There was a lot of benchmarking to make sure this was the case.
@fosskers because we're already hamstringed with being on the slow JVM, and we are a performance oriented library, we've from the beginning done a lot of work to eek out the most performance possible. So to me, 15% slowdown is unacceptable. Even 5% would hurt. I spent hours upon hours microbenchmarking and tweaking focal operations when I refactored them to make sure there wasn't any slowdown at all from a previous version. Tile performance remains to me a very core concern of GeoTrellis.
The thing is here, if you end up boxing, you're not going to see some small percentage difference - you are going to see a ton of slowdown. So I think it's an all or nothing thing - if you figure out how to do it and completely avoid boxing, I don't see why you would have to slow things down at all.
Tile performance remains to me a very core concern of GeoTrellis.
Gotcha, thanks for being open about those priorities.
I can't seem to find the benchmarks in question. The geotrellis-benchmark
project looks mostly empty now since many of the benchmarks stopped compiling.
Which benchmarks?
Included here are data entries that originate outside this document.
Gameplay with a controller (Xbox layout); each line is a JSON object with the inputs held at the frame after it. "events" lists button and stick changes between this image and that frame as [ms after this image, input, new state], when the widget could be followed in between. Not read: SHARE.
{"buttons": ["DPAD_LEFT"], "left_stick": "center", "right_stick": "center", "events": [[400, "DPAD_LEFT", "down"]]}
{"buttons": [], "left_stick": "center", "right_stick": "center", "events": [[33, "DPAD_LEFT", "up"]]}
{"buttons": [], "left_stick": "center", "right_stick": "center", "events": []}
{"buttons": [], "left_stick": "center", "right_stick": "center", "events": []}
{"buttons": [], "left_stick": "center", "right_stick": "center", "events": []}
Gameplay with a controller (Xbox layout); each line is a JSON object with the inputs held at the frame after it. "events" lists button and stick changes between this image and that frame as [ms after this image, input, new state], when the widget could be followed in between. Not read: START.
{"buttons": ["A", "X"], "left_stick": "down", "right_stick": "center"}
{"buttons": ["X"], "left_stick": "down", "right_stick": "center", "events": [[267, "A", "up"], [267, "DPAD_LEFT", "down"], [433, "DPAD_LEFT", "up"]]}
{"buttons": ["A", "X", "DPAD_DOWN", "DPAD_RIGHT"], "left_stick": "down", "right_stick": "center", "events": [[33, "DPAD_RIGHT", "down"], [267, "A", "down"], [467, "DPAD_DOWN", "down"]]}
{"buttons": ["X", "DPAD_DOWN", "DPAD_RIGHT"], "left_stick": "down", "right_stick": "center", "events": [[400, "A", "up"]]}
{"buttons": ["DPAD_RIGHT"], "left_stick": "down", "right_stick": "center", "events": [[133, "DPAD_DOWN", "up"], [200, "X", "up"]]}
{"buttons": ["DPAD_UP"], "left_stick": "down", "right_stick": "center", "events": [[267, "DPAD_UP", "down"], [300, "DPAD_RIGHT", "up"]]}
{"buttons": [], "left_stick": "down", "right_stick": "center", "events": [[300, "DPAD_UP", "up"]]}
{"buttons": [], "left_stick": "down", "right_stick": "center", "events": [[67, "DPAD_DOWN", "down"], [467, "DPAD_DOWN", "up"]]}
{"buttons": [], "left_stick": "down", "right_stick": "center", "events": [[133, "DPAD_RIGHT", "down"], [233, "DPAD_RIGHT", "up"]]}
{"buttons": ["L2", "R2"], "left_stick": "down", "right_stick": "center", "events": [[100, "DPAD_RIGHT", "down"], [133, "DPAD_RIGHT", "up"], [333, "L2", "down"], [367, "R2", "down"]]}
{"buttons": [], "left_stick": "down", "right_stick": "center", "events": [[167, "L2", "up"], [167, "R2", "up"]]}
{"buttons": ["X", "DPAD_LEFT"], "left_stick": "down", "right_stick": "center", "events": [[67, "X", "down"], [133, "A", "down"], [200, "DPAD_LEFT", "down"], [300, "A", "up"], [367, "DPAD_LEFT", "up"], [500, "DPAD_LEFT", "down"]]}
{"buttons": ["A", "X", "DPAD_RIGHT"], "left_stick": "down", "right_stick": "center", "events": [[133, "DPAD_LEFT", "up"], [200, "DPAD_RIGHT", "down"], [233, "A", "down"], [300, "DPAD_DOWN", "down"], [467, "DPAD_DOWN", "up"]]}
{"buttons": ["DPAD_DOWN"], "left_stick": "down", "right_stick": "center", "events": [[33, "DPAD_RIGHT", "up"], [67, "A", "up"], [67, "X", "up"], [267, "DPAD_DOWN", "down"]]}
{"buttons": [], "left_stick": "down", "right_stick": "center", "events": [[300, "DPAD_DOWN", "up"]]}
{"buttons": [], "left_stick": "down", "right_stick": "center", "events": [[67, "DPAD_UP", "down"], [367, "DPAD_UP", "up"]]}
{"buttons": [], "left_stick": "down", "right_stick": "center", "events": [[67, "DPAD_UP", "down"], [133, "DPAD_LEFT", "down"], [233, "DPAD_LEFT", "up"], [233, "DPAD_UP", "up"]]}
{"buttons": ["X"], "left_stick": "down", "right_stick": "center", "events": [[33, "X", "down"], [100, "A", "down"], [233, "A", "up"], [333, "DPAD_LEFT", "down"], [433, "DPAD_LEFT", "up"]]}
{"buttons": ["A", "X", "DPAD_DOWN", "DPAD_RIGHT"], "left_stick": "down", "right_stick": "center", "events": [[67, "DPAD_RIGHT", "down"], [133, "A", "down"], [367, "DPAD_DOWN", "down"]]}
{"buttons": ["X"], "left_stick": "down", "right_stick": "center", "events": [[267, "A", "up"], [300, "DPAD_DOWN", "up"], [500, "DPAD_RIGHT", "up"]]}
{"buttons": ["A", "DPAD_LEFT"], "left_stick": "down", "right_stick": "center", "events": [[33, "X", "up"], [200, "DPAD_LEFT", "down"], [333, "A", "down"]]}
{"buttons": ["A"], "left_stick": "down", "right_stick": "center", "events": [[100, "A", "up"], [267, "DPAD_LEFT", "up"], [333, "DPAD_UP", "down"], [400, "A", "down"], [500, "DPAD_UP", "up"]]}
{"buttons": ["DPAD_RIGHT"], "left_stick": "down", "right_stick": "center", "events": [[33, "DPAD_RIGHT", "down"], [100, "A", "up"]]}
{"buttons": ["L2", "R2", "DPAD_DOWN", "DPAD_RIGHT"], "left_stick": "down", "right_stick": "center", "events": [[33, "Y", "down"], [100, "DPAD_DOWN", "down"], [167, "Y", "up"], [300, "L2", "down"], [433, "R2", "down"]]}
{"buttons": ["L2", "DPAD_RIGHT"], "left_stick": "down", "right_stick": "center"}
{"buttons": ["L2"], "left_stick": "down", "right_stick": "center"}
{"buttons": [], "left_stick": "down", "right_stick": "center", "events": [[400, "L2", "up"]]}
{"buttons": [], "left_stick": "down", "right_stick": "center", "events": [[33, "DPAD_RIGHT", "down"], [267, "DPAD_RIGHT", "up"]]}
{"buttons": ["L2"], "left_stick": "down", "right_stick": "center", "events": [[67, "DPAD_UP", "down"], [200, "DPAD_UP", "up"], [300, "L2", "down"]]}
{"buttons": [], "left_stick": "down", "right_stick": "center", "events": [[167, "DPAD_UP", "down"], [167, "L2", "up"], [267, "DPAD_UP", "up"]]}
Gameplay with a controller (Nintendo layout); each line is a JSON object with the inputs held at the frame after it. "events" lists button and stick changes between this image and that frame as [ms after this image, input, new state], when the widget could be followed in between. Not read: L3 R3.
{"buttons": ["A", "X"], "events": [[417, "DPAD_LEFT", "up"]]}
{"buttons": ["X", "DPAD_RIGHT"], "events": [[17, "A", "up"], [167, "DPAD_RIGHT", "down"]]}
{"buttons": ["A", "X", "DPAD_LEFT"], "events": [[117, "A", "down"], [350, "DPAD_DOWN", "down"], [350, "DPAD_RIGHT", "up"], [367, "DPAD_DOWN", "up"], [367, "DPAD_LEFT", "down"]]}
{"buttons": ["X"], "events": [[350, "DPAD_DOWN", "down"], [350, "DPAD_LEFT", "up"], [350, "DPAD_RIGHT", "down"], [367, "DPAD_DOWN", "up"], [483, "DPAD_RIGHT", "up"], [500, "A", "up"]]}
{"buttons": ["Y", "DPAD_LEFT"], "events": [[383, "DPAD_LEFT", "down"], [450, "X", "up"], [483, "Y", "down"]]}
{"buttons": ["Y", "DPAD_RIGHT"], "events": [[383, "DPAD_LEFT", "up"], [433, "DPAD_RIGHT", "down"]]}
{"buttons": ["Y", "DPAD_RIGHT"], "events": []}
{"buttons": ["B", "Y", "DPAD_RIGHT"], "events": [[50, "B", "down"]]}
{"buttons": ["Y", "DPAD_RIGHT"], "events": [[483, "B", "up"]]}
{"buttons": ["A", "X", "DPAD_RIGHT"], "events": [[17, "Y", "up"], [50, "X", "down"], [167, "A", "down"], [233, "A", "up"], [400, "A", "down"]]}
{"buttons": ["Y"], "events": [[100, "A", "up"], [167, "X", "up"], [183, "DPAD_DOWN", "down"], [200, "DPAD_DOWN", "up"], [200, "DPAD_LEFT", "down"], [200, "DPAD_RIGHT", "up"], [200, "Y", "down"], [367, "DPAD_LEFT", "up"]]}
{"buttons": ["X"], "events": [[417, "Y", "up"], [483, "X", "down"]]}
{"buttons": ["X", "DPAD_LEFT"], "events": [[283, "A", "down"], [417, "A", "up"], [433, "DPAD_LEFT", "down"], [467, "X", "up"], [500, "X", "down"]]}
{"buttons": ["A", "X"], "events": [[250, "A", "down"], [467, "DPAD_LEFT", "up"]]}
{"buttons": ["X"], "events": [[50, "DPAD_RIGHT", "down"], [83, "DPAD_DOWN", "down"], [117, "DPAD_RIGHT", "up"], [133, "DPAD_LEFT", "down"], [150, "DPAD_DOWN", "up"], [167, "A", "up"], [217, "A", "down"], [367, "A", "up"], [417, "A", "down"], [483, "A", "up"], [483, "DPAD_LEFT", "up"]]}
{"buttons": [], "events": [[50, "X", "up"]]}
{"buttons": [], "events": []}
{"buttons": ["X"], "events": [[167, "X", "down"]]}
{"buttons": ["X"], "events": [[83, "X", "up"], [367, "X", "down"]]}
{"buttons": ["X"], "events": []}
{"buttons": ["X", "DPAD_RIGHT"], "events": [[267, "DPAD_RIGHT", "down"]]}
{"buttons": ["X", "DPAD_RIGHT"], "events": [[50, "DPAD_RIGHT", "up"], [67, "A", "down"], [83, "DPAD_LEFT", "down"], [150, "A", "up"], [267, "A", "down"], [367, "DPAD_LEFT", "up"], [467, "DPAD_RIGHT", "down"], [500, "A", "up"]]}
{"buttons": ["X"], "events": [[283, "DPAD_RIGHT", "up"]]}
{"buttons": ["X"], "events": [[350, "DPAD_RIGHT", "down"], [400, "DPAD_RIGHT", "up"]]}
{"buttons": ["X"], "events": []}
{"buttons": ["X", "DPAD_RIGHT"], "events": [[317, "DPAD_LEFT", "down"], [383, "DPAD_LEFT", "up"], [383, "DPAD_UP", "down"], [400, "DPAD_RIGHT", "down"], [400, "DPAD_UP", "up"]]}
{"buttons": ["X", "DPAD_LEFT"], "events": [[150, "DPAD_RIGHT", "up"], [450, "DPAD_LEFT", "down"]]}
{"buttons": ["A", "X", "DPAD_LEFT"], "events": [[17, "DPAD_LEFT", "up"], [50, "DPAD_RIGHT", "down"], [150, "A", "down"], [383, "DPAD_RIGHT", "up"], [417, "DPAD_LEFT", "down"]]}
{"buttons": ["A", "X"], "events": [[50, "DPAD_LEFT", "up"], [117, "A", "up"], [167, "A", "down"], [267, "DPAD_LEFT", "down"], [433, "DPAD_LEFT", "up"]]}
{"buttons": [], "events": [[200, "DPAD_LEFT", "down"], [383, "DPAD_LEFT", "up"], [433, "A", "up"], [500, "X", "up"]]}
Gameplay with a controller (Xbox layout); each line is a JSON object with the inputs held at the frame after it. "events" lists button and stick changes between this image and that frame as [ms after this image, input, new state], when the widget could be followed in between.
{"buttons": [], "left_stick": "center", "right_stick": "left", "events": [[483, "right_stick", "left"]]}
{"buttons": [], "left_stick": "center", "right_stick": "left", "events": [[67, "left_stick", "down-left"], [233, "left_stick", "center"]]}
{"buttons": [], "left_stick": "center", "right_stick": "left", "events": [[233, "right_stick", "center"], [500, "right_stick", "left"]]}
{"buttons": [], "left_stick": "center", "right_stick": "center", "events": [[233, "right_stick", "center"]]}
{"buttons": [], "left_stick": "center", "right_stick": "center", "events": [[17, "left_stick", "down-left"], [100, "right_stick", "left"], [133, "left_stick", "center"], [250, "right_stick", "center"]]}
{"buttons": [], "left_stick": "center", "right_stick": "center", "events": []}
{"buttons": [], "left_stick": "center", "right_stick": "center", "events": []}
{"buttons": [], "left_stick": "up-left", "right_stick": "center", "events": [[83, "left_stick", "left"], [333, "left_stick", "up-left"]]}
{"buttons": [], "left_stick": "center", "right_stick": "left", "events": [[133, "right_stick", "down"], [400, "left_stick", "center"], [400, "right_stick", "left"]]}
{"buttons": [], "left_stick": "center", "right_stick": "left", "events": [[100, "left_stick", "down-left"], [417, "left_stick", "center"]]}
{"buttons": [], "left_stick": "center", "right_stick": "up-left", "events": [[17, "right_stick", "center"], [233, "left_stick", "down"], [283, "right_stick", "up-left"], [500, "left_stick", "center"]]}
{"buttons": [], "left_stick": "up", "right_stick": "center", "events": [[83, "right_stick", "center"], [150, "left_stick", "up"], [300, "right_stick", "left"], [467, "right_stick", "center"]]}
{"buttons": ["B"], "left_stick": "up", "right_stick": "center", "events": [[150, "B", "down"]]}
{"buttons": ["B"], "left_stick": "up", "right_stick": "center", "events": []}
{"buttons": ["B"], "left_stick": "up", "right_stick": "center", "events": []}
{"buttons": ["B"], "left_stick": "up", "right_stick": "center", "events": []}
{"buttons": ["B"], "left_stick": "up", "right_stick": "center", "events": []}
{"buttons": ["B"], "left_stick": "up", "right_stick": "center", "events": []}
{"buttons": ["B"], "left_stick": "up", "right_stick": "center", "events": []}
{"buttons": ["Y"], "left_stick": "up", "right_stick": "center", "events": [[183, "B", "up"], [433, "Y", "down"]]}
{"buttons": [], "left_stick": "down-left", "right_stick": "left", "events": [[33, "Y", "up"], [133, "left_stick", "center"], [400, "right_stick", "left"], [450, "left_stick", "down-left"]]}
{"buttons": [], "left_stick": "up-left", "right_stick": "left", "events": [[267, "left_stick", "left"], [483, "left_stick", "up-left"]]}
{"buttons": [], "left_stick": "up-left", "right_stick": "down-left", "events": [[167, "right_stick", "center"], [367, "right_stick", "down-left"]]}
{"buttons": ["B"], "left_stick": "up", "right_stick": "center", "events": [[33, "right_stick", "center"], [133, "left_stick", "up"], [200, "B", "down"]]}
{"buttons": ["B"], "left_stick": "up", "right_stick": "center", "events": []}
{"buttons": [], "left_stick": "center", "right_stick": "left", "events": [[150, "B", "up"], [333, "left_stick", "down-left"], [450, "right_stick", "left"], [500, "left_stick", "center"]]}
The macro ones, I'm not sure they survived forward. Happy to have people double check and make some ones with more longevity if someone is up for it. But if the macros don't speed things up in a .map { (col, row, z) => ??? }
case, I will eat all the hats :)
The focal benchmarking also didn't survive. But I found it here: https://github.com/locationtech/geotrellis/blob/_old/v0.8.0/benchmark/src/main/scala/geotrellis/benchmark/FocalBenchmarks.scala
While perusing benchmarks found this: https://github.com/geotrellis/geotrellis-benchmark/blob/master/geotrellis-0.10/src/test/scala/geotrellis/raster/GenericRaster.scala which is a good indicator of boxing slowdown.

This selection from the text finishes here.